• **RAW DATA**
⟨
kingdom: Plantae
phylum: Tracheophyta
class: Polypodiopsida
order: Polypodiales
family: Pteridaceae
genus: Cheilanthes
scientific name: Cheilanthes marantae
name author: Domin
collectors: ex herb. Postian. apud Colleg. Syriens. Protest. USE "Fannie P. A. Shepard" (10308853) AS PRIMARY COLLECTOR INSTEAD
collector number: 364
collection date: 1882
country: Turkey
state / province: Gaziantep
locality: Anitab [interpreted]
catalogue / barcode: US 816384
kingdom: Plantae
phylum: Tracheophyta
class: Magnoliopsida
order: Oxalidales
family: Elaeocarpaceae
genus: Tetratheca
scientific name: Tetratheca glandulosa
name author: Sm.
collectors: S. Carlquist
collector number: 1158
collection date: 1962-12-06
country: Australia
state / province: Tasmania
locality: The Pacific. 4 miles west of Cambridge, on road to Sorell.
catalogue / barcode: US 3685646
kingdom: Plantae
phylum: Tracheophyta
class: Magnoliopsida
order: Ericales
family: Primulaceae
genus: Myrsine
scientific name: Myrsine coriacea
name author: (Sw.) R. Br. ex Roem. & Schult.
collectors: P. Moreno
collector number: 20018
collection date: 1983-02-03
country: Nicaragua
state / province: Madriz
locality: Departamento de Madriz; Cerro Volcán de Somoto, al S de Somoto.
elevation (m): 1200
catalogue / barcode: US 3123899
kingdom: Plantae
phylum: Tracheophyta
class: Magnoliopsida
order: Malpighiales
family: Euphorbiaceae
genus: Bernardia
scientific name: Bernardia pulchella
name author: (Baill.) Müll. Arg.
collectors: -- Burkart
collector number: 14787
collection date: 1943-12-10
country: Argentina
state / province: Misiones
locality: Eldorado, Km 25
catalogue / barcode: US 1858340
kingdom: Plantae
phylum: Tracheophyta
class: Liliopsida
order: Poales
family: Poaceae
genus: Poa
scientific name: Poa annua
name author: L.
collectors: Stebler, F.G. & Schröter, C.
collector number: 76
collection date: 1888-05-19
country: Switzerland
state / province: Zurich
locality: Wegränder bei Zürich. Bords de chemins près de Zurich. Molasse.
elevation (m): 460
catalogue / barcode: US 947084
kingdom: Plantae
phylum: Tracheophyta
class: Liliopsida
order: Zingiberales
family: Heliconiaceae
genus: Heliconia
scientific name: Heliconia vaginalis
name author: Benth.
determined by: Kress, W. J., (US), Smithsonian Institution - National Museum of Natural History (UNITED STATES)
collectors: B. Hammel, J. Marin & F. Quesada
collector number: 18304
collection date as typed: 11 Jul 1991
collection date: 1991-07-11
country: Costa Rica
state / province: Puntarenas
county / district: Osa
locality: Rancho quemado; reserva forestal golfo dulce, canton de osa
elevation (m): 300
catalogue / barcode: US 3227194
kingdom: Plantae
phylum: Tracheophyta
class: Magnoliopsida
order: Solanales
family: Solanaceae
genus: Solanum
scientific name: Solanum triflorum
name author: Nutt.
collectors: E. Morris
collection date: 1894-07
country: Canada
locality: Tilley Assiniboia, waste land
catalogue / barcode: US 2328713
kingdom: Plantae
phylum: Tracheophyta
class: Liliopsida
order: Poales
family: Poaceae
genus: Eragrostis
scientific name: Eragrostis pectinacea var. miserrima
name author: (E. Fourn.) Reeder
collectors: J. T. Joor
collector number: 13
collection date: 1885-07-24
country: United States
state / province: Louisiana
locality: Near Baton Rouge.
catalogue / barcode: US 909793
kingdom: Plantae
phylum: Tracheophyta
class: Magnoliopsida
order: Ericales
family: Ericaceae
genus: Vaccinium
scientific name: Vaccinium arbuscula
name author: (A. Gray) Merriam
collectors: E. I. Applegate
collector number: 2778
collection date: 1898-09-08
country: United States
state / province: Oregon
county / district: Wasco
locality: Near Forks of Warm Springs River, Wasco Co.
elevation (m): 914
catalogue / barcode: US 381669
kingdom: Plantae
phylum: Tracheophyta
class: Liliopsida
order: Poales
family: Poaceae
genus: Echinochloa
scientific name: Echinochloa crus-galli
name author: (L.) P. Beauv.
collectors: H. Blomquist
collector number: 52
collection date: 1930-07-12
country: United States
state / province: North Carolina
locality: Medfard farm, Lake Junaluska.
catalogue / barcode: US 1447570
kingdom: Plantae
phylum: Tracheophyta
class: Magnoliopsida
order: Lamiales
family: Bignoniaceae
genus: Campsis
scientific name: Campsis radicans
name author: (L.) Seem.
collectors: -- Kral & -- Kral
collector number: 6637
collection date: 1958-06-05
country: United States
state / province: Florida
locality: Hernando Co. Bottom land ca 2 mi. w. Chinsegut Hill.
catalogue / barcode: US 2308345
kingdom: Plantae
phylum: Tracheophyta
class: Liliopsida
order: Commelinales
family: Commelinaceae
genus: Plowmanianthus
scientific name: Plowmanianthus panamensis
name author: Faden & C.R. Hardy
⟩
• **WRITTEN TASK**
Return all of the lines in the records above unchanged, from the first to the last.

• **OUTPUT**
kingdom: Plantae
phylum: Tracheophyta
class: Polypodiopsida
order: Polypodiales
family: Pteridaceae
genus: Cheilanthes
scientific name: Cheilanthes marantae
name author: Domin
collectors: ex herb. Postian. apud Colleg. Syriens. Protest. USE "Fannie P. A. Shepard" (10308853) AS PRIMARY COLLECTOR INSTEAD
collector number: 364
collection date: 1882
country: Turkey
state / province: Gaziantep
locality: Anitab [interpreted]
catalogue / barcode: US 816384
kingdom: Plantae
phylum: Tracheophyta
class: Magnoliopsida
order: Oxalidales
family: Elaeocarpaceae
genus: Tetratheca
scientific name: Tetratheca glandulosa
name author: Sm.
collectors: S. Carlquist
collector number: 1158
collection date: 1962-12-06
country: Australia
state / province: Tasmania
locality: The Pacific. 4 miles west of Cambridge, on road to Sorell.
catalogue / barcode: US 3685646
kingdom: Plantae
phylum: Tracheophyta
class: Magnoliopsida
order: Ericales
family: Primulaceae
genus: Myrsine
scientific name: Myrsine coriacea
name author: (Sw.) R. Br. ex Roem. & Schult.
collectors: P. Moreno
collector number: 20018
collection date: 1983-02-03
country: Nicaragua
state / province: Madriz
locality: Departamento de Madriz; Cerro Volcán de Somoto, al S de Somoto.
elevation (m): 1200
catalogue / barcode: US 3123899
kingdom: Plantae
phylum: Tracheophyta
class: Magnoliopsida
order: Malpighiales
family: Euphorbiaceae
genus: Bernardia
scientific name: Bernardia pulchella
name author: (Baill.) Müll. Arg.
collectors: -- Burkart
collector number: 14787
collection date: 1943-12-10
country: Argentina
state / province: Misiones
locality: Eldorado, Km 25
catalogue / barcode: US 1858340
kingdom: Plantae
phylum: Tracheophyta
class: Liliopsida
order: Poales
family: Poaceae
genus: Poa
scientific name: Poa annua
name author: L.
collectors: Stebler, F.G. & Schröter, C.
collector number: 76
collection date: 1888-05-19
country: Switzerland
state / province: Zurich
locality: Wegränder bei Zürich. Bords de chemins près de Zurich. Molasse.
elevation (m): 460
catalogue / barcode: US 947084
kingdom: Plantae
phylum: Tracheophyta
class: Liliopsida
order: Zingiberales
family: Heliconiaceae
genus: Heliconia
scientific name: Heliconia vaginalis
name author: Benth.
determined by: Kress, W. J., (US), Smithsonian Institution - National Museum of Natural History (UNITED STATES)
collectors: B. Hammel, J. Marin & F. Quesada
collector number: 18304
collection date as typed: 11 Jul 1991
collection date: 1991-07-11
country: Costa Rica
state / province: Puntarenas
county / district: Osa
locality: Rancho quemado; reserva forestal golfo dulce, canton de osa
elevation (m): 300
catalogue / barcode: US 3227194
kingdom: Plantae
phylum: Tracheophyta
class: Magnoliopsida
order: Solanales
family: Solanaceae
genus: Solanum
scientific name: Solanum triflorum
name author: Nutt.
collectors: E. Morris
collection date: 1894-07
country: Canada
locality: Tilley Assiniboia, waste land
catalogue / barcode: US 2328713
kingdom: Plantae
phylum: Tracheophyta
class: Liliopsida
order: Poales
family: Poaceae
genus: Eragrostis
scientific name: Eragrostis pectinacea var. miserrima
name author: (E. Fourn.) Reeder
collectors: J. T. Joor
collector number: 13
collection date: 1885-07-24
country: United States
state / province: Louisiana
locality: Near Baton Rouge.
catalogue / barcode: US 909793
kingdom: Plantae
phylum: Tracheophyta
class: Magnoliopsida
order: Ericales
family: Ericaceae
genus: Vaccinium
scientific name: Vaccinium arbuscula
name author: (A. Gray) Merriam
collectors: E. I. Applegate
collector number: 2778
collection date: 1898-09-08
country: United States
state / province: Oregon
county / district: Wasco
locality: Near Forks of Warm Springs River, Wasco Co.
elevation (m): 914
catalogue / barcode: US 381669
kingdom: Plantae
phylum: Tracheophyta
class: Liliopsida
order: Poales
family: Poaceae
genus: Echinochloa
scientific name: Echinochloa crus-galli
name author: (L.) P. Beauv.
collectors: H. Blomquist
collector number: 52
collection date: 1930-07-12
country: United States
state / province: North Carolina
locality: Medfard farm, Lake Junaluska.
catalogue / barcode: US 1447570
kingdom: Plantae
phylum: Tracheophyta
class: Magnoliopsida
order: Lamiales
family: Bignoniaceae
genus: Campsis
scientific name: Campsis radicans
name author: (L.) Seem.
collectors: -- Kral & -- Kral
collector number: 6637
collection date: 1958-06-05
country: United States
state / province: Florida
locality: Hernando Co. Bottom land ca 2 mi. w. Chinsegut Hill.
catalogue / barcode: US 2308345
kingdom: Plantae
phylum: Tracheophyta
class: Liliopsida
order: Commelinales
family: Commelinaceae
genus: Plowmanianthus
scientific name: Plowmanianthus panamensis
name author: Faden & C.R. Hardy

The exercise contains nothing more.